======== EXCERTO ========

A médica pneumologista esclarece que “apesar de considerada uma doença rara, a DAAT é uma das condições genéticas mais prevalentes, encontrando-se subdiagnosticada. A prevalência na sua forma grave na Europa é de cerca de 1/2000-4000 pessoas. Por si só, a DAAT não é uma doença, mas uma  predisposição para o desenvolvimento de doença, sobretudo pulmonar e hepática. O risco de doença depende da interação entre o genótipo e o ambiente e aumenta com a exposição a fatores de risco, como o tabagismo, no caso de doença pulmonar”.

Quanto ao diagnóstico, é simples, iniciando-se pela determinação dos níveis de alfa-1 antitripsina no sangue, “no entanto, além de ser uma condição subdiagnosticada, verifica-se um atraso no diagnóstico em cerca de oito anos em relação ao aparecimento de sintomas”, elucida a Dr.ª Raquel Marçôa, reforçando ainda que “um diagnóstico precoce é fundamental pois leva a atitudes preventivas e alterações no estilo de vida, que diminuem a progressão da doença”.

======== MATERIAL DE ESTUDO ========

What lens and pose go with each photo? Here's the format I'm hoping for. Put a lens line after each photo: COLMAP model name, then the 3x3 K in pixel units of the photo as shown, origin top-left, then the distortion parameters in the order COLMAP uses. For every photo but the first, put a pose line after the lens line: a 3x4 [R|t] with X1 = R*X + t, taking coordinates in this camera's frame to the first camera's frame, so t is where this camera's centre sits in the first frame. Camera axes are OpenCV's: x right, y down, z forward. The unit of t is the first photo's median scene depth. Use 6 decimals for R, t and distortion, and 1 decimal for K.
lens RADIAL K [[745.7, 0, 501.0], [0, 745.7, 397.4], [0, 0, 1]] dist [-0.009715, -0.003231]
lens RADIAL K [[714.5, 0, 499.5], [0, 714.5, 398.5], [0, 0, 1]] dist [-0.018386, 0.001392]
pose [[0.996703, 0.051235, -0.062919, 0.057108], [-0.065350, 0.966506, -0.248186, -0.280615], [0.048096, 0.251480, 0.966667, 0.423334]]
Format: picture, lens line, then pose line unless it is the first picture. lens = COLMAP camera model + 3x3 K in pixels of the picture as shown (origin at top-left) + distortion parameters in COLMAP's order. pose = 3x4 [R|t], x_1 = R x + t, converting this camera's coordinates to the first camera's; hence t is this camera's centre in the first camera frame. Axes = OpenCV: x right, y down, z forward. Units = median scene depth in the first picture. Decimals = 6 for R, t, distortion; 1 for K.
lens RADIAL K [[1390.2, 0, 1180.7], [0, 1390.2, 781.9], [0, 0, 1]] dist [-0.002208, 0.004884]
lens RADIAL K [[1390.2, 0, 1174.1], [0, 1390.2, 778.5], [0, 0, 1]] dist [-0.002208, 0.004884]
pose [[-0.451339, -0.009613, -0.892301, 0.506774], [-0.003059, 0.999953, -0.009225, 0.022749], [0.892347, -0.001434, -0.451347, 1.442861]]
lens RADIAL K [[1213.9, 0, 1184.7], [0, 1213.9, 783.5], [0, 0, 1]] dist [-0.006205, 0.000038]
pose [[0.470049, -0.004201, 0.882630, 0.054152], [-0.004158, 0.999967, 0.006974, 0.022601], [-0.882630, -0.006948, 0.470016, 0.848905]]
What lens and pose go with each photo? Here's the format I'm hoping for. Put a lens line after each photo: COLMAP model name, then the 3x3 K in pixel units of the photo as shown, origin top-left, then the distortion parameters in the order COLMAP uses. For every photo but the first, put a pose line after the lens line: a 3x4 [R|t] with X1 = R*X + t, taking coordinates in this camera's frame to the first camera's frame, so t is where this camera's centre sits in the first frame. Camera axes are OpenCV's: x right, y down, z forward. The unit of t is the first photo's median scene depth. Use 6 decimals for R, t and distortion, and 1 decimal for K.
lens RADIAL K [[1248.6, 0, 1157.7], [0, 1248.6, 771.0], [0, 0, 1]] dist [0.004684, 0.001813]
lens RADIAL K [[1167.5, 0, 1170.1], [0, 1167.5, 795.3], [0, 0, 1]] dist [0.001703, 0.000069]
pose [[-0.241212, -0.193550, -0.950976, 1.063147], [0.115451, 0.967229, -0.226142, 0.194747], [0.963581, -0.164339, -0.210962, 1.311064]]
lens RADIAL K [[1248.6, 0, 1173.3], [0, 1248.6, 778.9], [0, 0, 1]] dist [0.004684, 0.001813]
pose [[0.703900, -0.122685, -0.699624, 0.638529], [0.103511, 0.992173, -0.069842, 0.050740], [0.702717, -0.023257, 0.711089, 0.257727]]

========

## TAREFA PROPOSTA
Prossiga o excerto sobre a deficiência de alfa-1 antitripsina a partir da última frase apresentada.

## A SUA RESPOSTA
A DAAT e as suas manifestações, o risco de doença de acordo com o genótipo e fatores ambientais, o tratamento – incluindo a terapêutica de substituição de alfa-1 antitripsina  e perspetivas futuras – e os dados do EARCO (European Alpha-1 Research Collaboration) são alguns dos temas incluídos no programa desta reunião.

A acompanhar a médica pneumologista na moderação da sessão estará a Dr.ª Catarina Silva, da Associação Alfa-1 de Portugal. Raquel Marçôa reforça a importância desta articulação com as associações de doentes pois estas “têm um impacto importantíssimo na sociedade, ajudando as pessoas a lidarem com a sua doença, dando informação e desempenhando um papel relevante a nível das políticas de saúde. Elas contribuem para o aumento da consciencialização e, consequentemente, para um maior diagnóstico”.